小春の面影がある少女を見てリトは反射的に彼女の名前を口にしてしまったが、すぐに首を振った。小春はもう既に亡くなっており、生きているはずがない。しかし、小春と似ている少女を見てリトは胸が苦しくなる。


いろいろとあったせいでリトは幼馴染達が死んでも悲しみに浸る余裕もなく、それなのに小春と似ている顔の女の子を見つけてしまい、今にも泣きたい気持ちを抱く。



「あ、あの……大丈夫?気分が悪いの?」

「いや……なんでもないよ」



口調まで小春と似ているせいでリトは顔を背け、涙を流しそうになるのを堪える。そんな彼に少女は不思議に思いながらも、恐る恐る尋ねてきた。



「あの……君は私の事を知らないの?」

「……どういう意味?」

「えっと……ほ、ほら。そこにある雑誌……」

「雑誌?」



少女の言葉にリトはコンビニに置かれている雑誌に気が付き、彼女が指で示した雑誌を確認する。すると、雑誌の表紙にはグラビアアイドルが描かれており、リトも何度かテレビで見た事がある有名なアイドルだった。

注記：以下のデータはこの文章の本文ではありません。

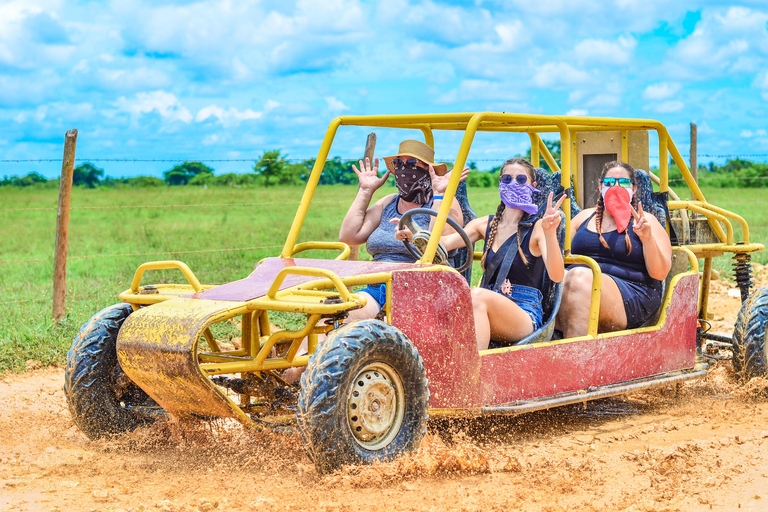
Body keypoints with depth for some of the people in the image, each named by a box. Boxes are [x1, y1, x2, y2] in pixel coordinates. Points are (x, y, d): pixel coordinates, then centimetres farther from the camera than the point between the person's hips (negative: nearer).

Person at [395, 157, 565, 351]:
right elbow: (443, 243, 3)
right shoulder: (486, 224, 17)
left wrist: (550, 232, -31)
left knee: (477, 296, -35)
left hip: (526, 317, -4)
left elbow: (556, 275, -16)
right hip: (489, 311, 5)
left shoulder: (537, 227, 0)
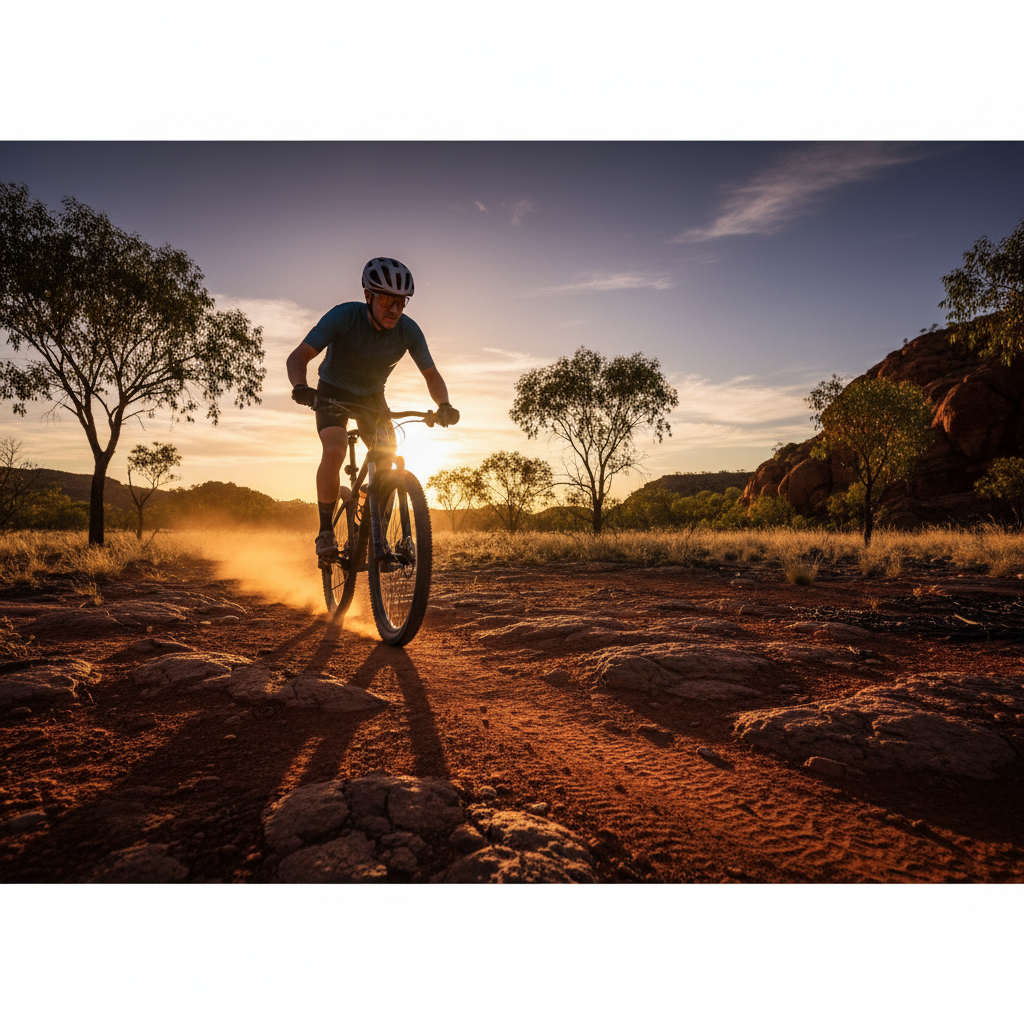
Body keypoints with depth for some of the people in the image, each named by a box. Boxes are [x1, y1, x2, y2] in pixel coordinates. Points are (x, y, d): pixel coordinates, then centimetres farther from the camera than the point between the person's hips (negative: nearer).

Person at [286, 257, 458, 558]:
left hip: (372, 397, 3)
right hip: (333, 391, -3)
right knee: (335, 450, -28)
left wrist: (444, 405, -33)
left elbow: (431, 374, -12)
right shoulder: (344, 316, -29)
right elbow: (299, 356, -33)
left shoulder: (408, 330, -20)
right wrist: (301, 387, -54)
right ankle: (326, 531, -15)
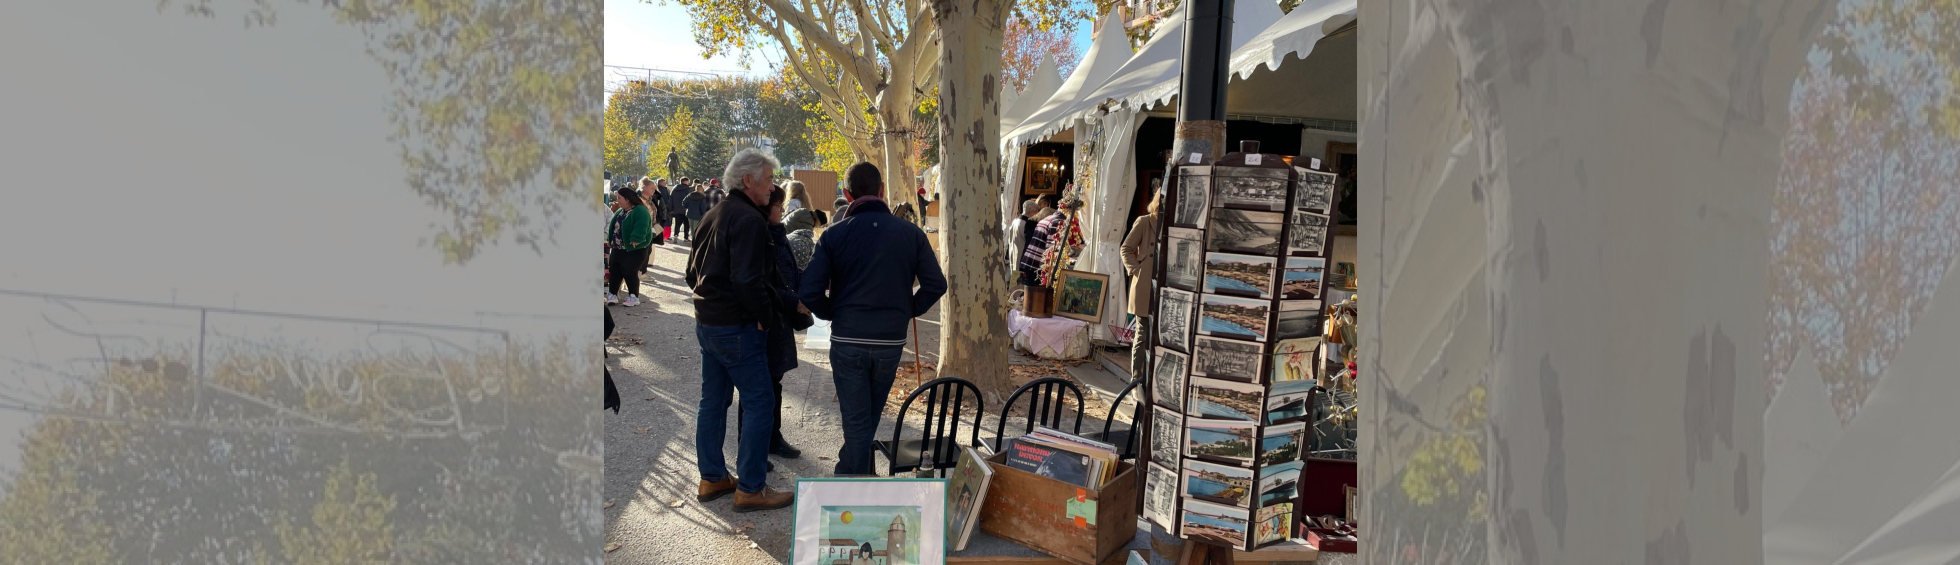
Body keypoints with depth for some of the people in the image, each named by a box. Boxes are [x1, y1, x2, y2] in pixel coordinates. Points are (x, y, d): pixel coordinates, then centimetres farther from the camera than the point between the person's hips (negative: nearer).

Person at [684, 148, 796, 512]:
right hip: (737, 328, -10)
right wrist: (766, 316, -14)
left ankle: (712, 478, 24)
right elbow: (748, 280, -25)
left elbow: (693, 272, 20)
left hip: (706, 323, 10)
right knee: (759, 403, -4)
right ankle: (750, 488, -1)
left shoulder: (712, 217, 14)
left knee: (713, 401, 15)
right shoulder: (749, 220, -17)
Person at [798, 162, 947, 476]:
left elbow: (809, 293, -11)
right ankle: (849, 469, 37)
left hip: (847, 341, -2)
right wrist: (908, 310, 11)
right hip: (891, 341, 2)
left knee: (856, 419, 5)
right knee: (870, 416, 21)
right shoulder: (911, 234, -2)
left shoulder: (834, 235, -6)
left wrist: (833, 315, 7)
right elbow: (936, 285, -4)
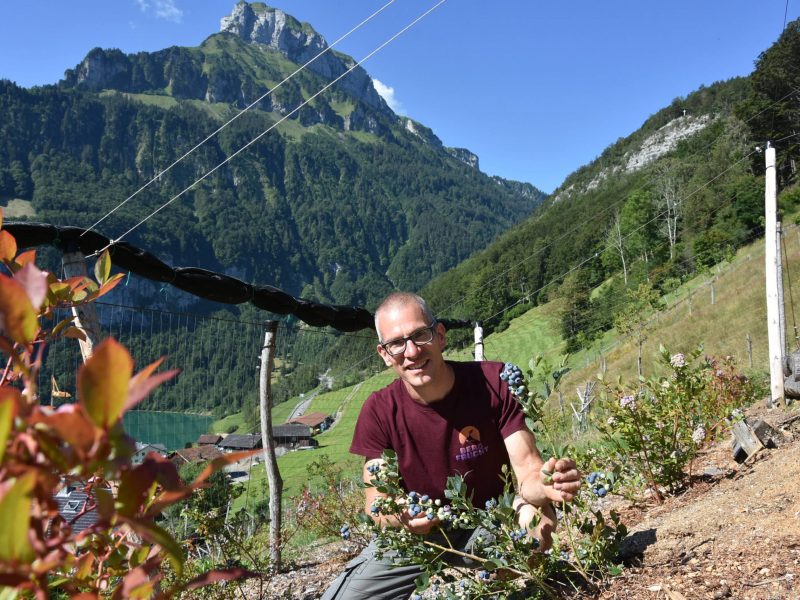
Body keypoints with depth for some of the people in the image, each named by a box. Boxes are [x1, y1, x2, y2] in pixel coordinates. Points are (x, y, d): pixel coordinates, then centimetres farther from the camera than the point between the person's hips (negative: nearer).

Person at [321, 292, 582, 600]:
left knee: (533, 513, -32)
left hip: (488, 527, -1)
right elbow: (376, 501, -16)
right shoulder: (379, 411, -14)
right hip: (415, 536, 1)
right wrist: (400, 515, -41)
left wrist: (544, 485, -48)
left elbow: (527, 468, -22)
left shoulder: (492, 382, -18)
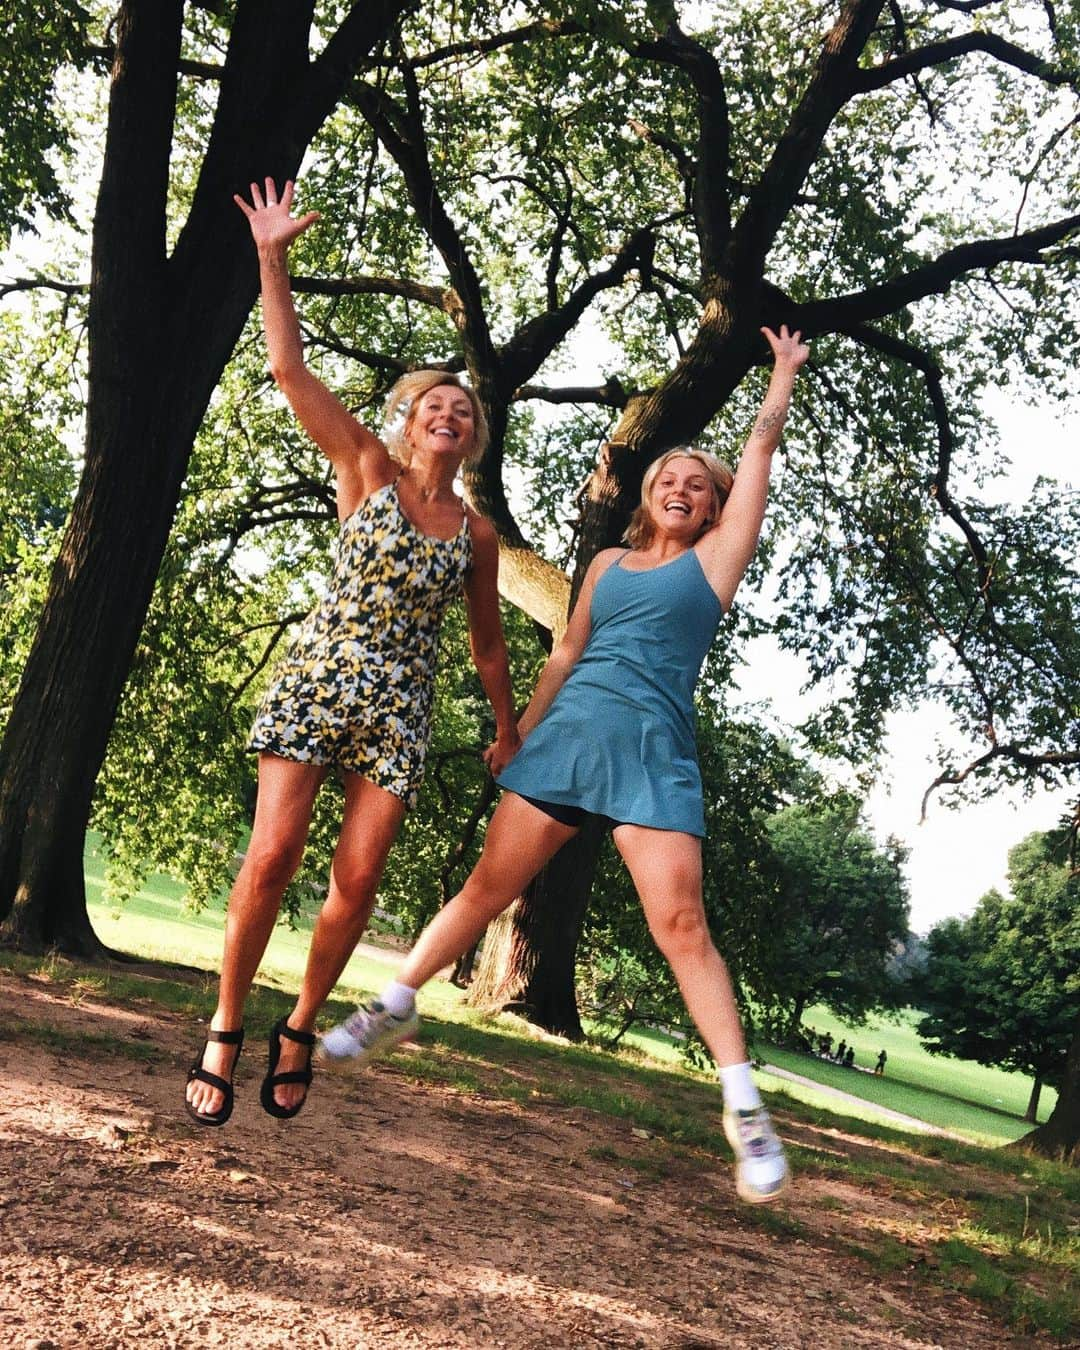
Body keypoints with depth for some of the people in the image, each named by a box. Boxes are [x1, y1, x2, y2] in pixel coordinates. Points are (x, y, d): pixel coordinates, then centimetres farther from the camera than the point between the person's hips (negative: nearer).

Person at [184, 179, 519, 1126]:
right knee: (273, 855, -12)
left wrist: (509, 731, 20)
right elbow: (290, 370, -3)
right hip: (316, 682, -2)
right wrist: (271, 259, -8)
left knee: (357, 879, -5)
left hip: (399, 710, 2)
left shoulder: (477, 534, 11)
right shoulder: (366, 470, 5)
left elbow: (488, 643, 19)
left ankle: (301, 1028, 15)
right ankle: (226, 1030, 3)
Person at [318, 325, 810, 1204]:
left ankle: (745, 1108, -9)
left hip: (653, 750, -3)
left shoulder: (716, 558, 10)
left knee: (681, 923, -12)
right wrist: (519, 735, 21)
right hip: (569, 732, 4)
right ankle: (396, 1007, 24)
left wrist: (785, 371, 21)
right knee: (488, 886, 7)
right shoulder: (609, 563, 18)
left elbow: (762, 450, 12)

「ああ、この娘……確か現役高校生のグラビアアイドルだっけ?でも、それがどうし……ん!?この顔、まさか!?」

「え、えへへ……初めまして、ハルナです」



雑誌の表紙のアイドルとリトの前に現れた少女は全く同じ顔をしており、今まで気づかなかったがリトが出会った相手は「ハルナ」という名前の現役女子高生のグラビアアイドルだった。